San Giorgio Patrono di Matino, il nobile cavaliere che sconfisse il drago
La Redazione
Il 23 aprile molti paesi d’Italia celebrano il culto di San Giorgio. Conoscere fonti precise sulla sua vita non è semplice ed intorno a lui regna un’aurea misteriosa e leggendaria. Ad esempio la “Passio Georgi” è considerata un’opera apocrifa, quindi non attendibile al 100%, così come per le successive rielaborazioni dal greco al latino o armeno, non chiariscono ulteriormente la sua figura.
Molto probabilmente è nato in Cappadocia dall’unione tra il persiano Geronzio e la cappadoce Policronia.

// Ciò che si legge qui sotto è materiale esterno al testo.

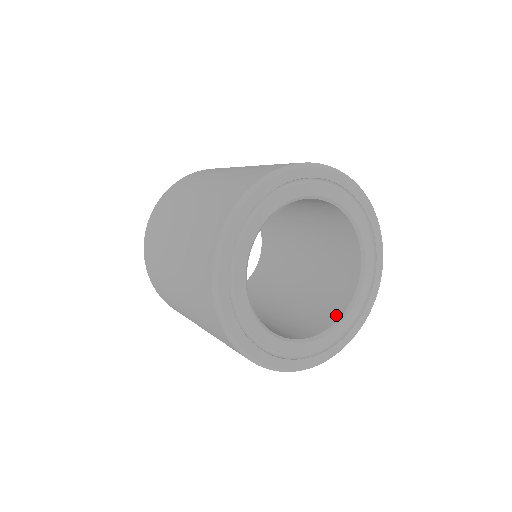
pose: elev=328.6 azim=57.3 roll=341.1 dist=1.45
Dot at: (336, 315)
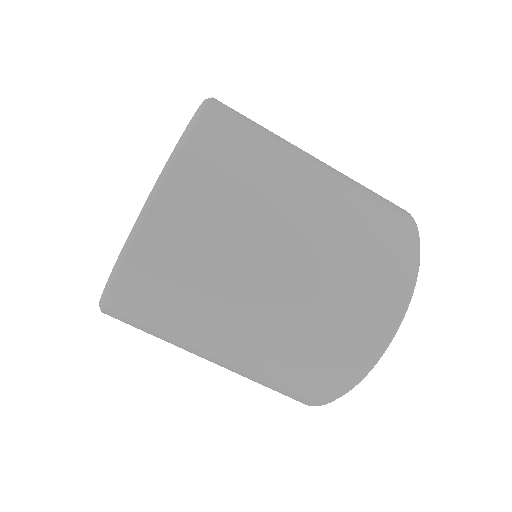
Dot at: occluded
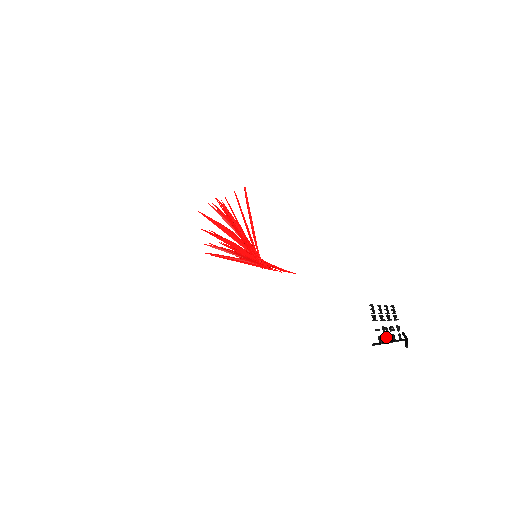
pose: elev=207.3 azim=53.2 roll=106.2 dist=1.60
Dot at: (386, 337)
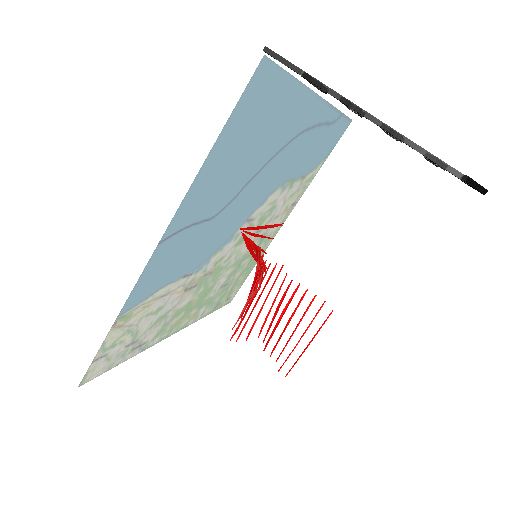
Dot at: (345, 102)
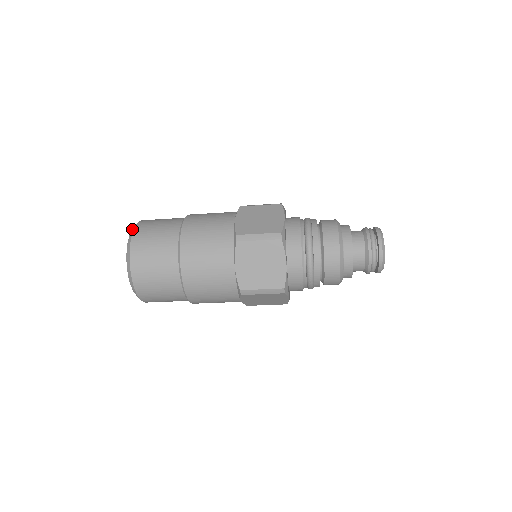
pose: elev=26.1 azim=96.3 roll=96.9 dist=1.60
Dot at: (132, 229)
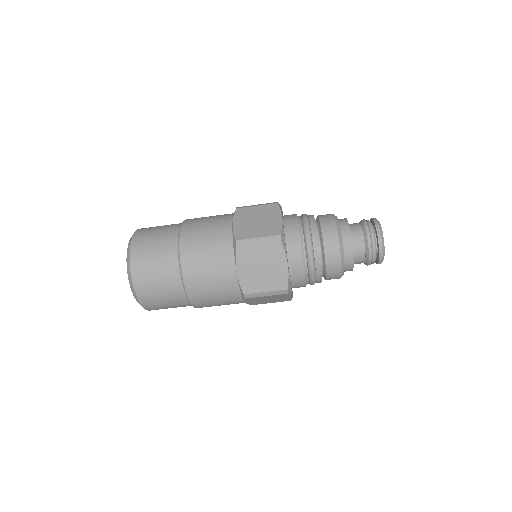
Dot at: occluded
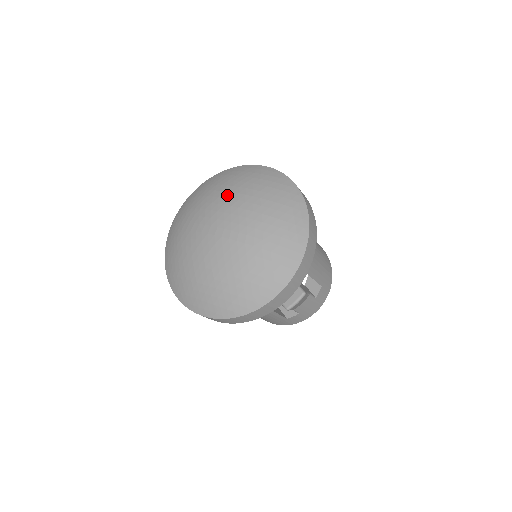
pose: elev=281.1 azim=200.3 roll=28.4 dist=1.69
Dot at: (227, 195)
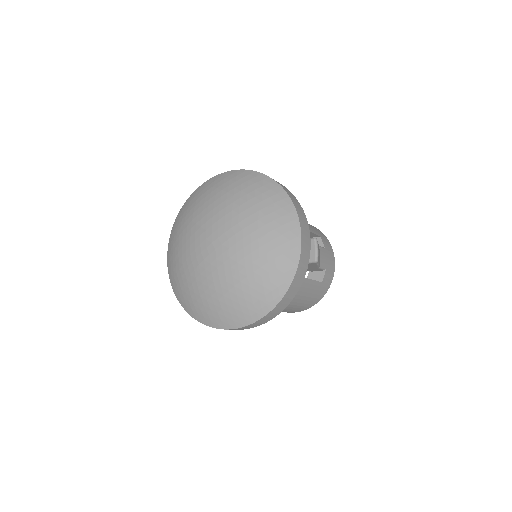
Dot at: (196, 221)
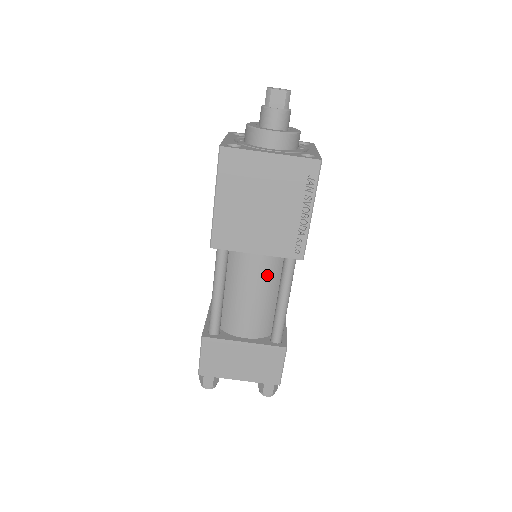
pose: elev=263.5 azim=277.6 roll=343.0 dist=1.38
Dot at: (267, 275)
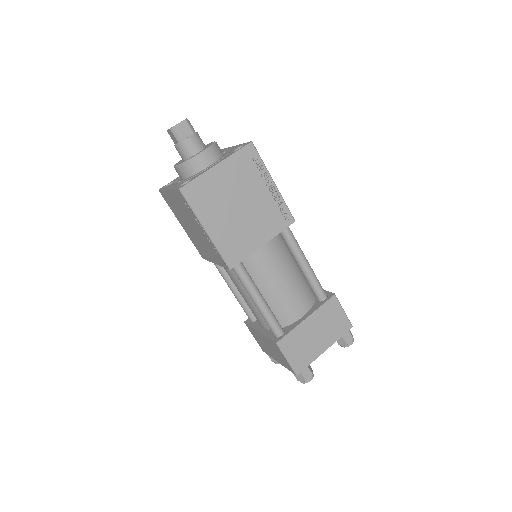
Dot at: (280, 256)
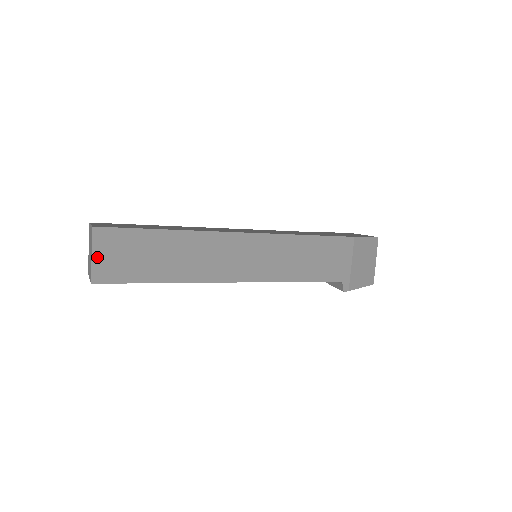
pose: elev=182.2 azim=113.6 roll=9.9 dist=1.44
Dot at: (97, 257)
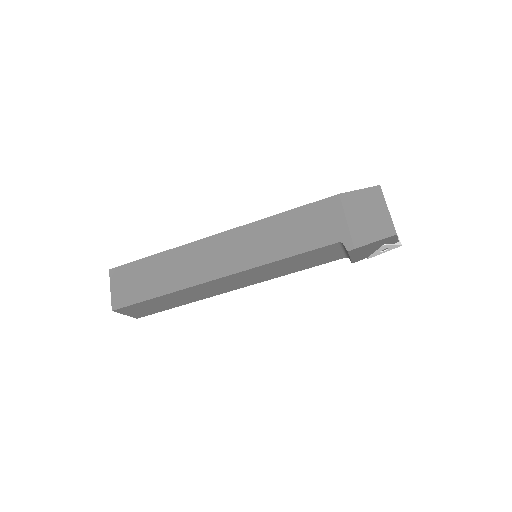
Dot at: (114, 290)
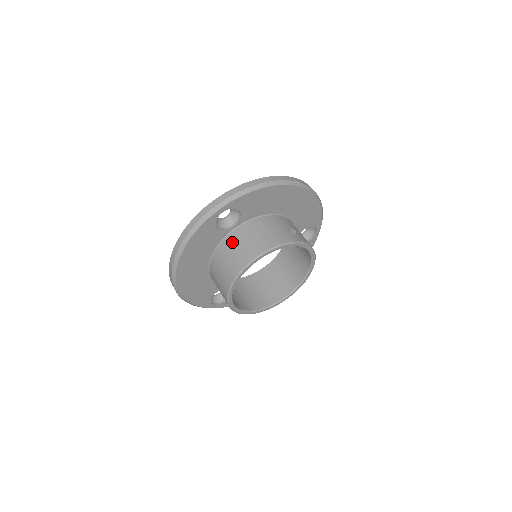
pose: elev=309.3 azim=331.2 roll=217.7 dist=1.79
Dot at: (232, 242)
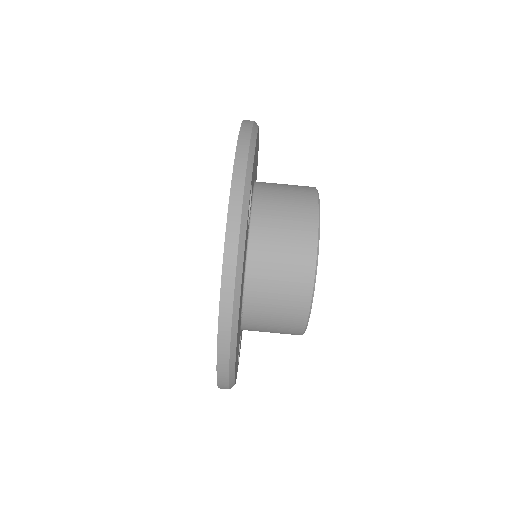
Dot at: (266, 236)
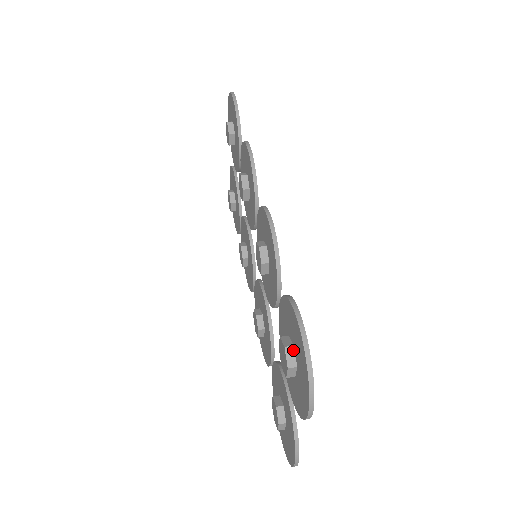
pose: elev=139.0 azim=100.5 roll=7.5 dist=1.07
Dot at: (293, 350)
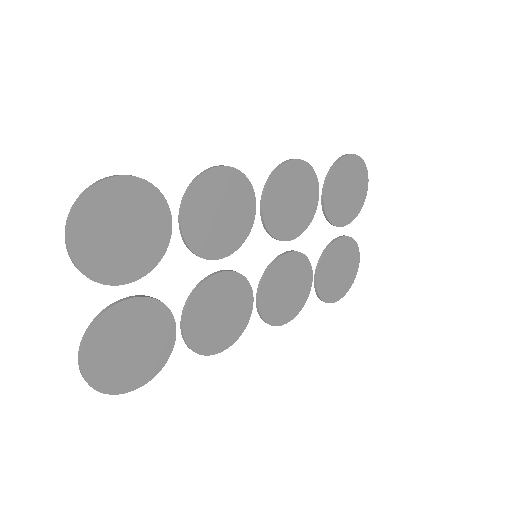
Dot at: (117, 215)
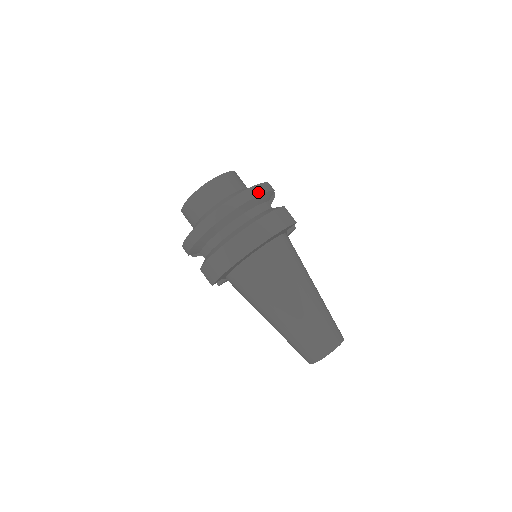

Sin da piccolo è indirizzato al Cristianesimo, mentre in età adulta diviene tribuno: per alcuni al servizio di Persia Daciano, per altri si tratterebbe di Diocleziano, imperatore passato agli archivi come persecutore dei cristiani, dopo l’editto di Nicomedia del 303.
Giorgio si dedica ai bisognosi ed è arrestato per aver strappato l’editto: dichiara apertamente al cospetto del tribunale la sua fede in Cristo e nonostante le dure punizioni non cede. Anche il Signore gli appare per predirgli tanta sofferenza, mentre con il passare del tempo si scatenano le leggende sul suo conto. La più nota prende corpo nel Medioevo dalla “Legenda Aurea” di Jacopo da Varagine.
Il cavaliere Giorgio salva una giovane fanciulla.
Si narra che a Silene in Libia all’interno di un grosso stagno vivesse un drago che col fuoco faceva strage di uomini. Per tenerlo a bada gli abitanti gli offrivano quotidianamente due pecore, in seguito invece una pecora con un giovane estratto a sorte. Quando l’estrazione coinvolse la figlia del re, egli fece di tutto per salvarla, offrendo quasi tutto quello che aveva, con il popolo che vedeva in questo comportamento una profonda ingiustizia verso chi era già morto.
Alla fine la fanciulla dovette andare incontro al suo destino, ma sulla strada trovò il cavaliere Giorgio a rincuorarla. Così quando il drago spuntò fuori, lo trafisse con la sua lancia. Di conseguenza re ed abitanti si convertirono e il drago fu ucciso e portato via dalla città.
Particolare è il suo legame con il Salento e in particolare con la cittadina di Matino della quale San Giorgio è Patrono. Era il 1867 quando si scatenò una violenta epidemia, fermata dal provvidenziale intervento di San Giorgio. Da lì nacque una forte devozione caratterizzata dalla processione col simulacro per le vie del paese. È Patrono inoltre degli Scout, soldati e cavalieri.
San Giorgio Patrono di Matino: gli appuntamenti religiosi e civili principali.
22 Aprile
17:00 Apertura ufficiale festa
17:30 Accensione luminarie della Premiata Ditta Santoro all’uscita dalla chiesa
20:30 Solenne processione Intorciata con la banda San Giorgio di Matino.
23 Aprile
10:00 Apertura Fiera dell’auto in Piazza Primiceri
11:30 Processione della “Benedizione dei campi” accompagnata dalla banda Papadia Città di Matino e Nino Farì di Lecce
16:30 Mercatino di San Giorgio in via Ss. Addolorata e via Roma
17:30 Mostra “Arte in Festa” presso il Palazzo Marchesale dal 23 aprile al 3 maggio dalle 17:30 alle 21:30
20:00 Accensione luminarie con spettacolo musicale
20:30 “I Mistici”, spettacolo di pizzica in Piazza San Giorgio
21:30 “Kalinka”, spettacolo di musica popolare presso la Villa Comunale
24 Aprile
18:30 Dimostrazioni di arti marziali in Piazza Marsano
20:30 Parata itinerante Bandarisciò e Salento Street Band
21:00 “Biagio Antonacci Tribute” con Concetto Logico in Piazza San Giorgio
22:00 Bar Italia la discoteca italiana in Piazza Marsano
25 aprile
21:30 “Apres la Classe” e “Sud Sound System” in concerto
26 aprile
09:00 II Raduno Auto e Moto d’epoca
12:00 VIII Memorial Christian e Giorgio, Largo cimitero
20:00 Estrazione lotteria e concerto di chiusura festa con Salento Chamber Orchestra: M° Antonio Mariani, mezzo soprano Antonella Colaianni, pianista Enrico Tricarico.